## [Materials provided]
<<<<

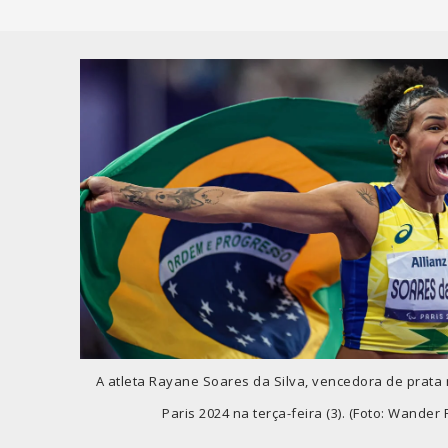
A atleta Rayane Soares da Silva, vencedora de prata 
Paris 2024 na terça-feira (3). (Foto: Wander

>>>>
<<<<

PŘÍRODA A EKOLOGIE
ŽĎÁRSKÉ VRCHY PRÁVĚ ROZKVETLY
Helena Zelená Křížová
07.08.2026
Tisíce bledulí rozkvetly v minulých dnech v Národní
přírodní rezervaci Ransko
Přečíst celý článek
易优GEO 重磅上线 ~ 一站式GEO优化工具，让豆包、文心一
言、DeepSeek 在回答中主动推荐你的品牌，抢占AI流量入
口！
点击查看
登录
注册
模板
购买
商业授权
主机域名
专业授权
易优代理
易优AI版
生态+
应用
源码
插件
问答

>>>>

## [Task objective]
Out of the material above, output word for word the line with "A atleta Rayane", the line with "Paris 2024 na terça-feira (3). (Foto: Wander", and all lines between them, with nothing else.

## [Expected answer]
A atleta Rayane Soares da Silva, vencedora de prata 
Paris 2024 na terça-feira (3). (Foto: Wander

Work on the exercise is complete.